The head of the opposition Syrian National Coalition called for a suspension of the U.S.-led air campaign against Islamic State in Syria while reports of dozens of civilian deaths from air strikes around the northern city of Manbij are investigated.
The Britain-based Syrian Observatory for Human Rights said at least 56 civilians were killed in air strikes north of Manbij on Tuesday, a day after it said 21 civilians were killed in a northern district of the besieged Islamic State-held city.
SNC president Anas al-Abdah said the strikes should be halted while the incidents were investigated, according to a statement issued late on Wednesday, and warned that the killing of civilians by the U.S.-led air campaign would "prove to be a recruitment tool for terrorist organizations".
"It is essential that such investigation not only result in revised rules of procedure for future operations, but also inform accountability for those responsible for such major violations," Abdah wrote in a letter to foreign ministers of countries in the anti-Islamic State alliance.

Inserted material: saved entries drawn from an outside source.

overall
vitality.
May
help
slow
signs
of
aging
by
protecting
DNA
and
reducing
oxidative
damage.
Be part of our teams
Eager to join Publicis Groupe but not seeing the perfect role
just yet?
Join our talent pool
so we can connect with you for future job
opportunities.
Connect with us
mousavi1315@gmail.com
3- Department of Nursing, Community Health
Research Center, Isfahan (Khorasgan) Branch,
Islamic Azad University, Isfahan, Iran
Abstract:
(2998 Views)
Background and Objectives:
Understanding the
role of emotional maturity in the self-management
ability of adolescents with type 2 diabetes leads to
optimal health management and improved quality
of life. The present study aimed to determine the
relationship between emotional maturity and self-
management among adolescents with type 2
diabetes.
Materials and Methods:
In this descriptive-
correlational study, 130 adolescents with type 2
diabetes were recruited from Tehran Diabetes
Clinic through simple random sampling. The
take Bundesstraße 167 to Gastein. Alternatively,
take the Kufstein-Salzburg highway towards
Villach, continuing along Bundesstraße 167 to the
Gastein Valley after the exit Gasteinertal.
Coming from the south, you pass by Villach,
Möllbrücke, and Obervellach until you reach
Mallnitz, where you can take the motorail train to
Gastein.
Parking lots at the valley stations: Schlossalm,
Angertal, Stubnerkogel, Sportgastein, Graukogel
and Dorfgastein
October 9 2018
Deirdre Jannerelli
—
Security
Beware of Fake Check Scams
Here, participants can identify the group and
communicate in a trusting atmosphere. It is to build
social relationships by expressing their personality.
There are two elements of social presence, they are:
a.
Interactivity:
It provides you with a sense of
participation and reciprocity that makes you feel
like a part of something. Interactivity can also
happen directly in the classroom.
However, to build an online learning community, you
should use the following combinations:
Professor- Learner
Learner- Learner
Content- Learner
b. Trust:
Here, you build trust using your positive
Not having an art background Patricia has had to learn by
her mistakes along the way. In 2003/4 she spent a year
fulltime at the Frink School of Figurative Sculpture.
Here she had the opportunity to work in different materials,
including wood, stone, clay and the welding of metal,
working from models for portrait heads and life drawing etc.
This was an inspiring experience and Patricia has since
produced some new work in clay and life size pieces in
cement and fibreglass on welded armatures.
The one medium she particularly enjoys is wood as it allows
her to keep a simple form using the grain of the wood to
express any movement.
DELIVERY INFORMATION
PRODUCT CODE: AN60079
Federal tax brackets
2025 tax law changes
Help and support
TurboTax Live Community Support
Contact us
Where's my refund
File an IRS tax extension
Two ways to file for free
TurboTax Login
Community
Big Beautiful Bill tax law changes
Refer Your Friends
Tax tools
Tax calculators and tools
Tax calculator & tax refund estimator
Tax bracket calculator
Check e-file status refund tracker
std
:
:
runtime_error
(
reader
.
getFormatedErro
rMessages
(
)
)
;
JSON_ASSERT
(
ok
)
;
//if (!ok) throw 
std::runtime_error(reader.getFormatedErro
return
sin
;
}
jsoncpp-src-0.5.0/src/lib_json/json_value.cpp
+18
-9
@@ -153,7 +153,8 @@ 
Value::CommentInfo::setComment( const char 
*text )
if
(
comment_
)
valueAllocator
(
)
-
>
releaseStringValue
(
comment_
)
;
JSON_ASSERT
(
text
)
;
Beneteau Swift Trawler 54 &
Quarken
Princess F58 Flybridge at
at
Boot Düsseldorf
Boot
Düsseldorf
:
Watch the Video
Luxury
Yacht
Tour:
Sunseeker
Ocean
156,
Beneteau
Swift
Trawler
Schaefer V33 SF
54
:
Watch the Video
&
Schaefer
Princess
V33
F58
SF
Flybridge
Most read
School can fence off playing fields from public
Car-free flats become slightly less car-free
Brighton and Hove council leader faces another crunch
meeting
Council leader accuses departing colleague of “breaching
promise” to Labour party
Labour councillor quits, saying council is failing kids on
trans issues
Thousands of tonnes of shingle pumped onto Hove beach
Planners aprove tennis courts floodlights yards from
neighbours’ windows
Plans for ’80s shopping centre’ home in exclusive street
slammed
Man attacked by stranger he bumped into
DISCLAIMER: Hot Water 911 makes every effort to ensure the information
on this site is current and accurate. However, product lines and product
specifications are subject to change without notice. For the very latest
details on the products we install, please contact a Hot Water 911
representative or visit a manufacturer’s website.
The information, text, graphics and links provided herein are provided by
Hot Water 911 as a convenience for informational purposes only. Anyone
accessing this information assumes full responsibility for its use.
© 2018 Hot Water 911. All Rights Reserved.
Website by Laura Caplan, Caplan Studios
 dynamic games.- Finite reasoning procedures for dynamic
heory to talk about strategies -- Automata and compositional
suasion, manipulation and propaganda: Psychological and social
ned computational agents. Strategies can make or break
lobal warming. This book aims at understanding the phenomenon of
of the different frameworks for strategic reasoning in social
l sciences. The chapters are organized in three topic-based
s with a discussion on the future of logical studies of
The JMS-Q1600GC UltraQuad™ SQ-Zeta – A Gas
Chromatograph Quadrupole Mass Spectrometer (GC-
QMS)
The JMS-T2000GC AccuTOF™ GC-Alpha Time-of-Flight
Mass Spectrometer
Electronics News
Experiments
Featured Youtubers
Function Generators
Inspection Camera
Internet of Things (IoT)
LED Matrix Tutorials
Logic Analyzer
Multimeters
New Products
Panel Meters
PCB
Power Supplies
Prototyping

U.S. Defense Secretary Ash Carter said on Wednesday the U.S.-led force would look into the reports of civilian casualties around Manbij.
The Observatory said the dead from Tuesday's strike included 11 children. Pictures on social media purporting to be from the scene showed dust-covered corpses of two young children next to rubble.
Syria's foreign ministry said Tuesday's air strike, which hit the village of Toukhan north of Manbij, was carried out by French forces, while Monday's strike was by U.S. jets.
"(Syria) condemns, with the strongest terms, the two bloody massacres perpetrated by the French and U.S. warplanes and those affiliated to the so-called international coalition which send their missiles and bombs to the civilians instead of directing them to the terrorist gangs," it said in a letter sent to the United Nations this week, according to state news agency SANA.
A spokesman for the U.S.-led alliance said there were "multiple national aircraft providing strikes in Manbij. So how the Syrian government knows who conducted what strike, I question."
The Western-backed Free Syrian Army, an umbrella grouping of factions which has fought against both President Bashar al-Assad and against Islamic State militants, also condemned what it called the "shocking massacres" near Manbij.
"We will not allow any crime to be justified under the pretext of combating terrorism," it said in a statement signed by more than 30 armed factions.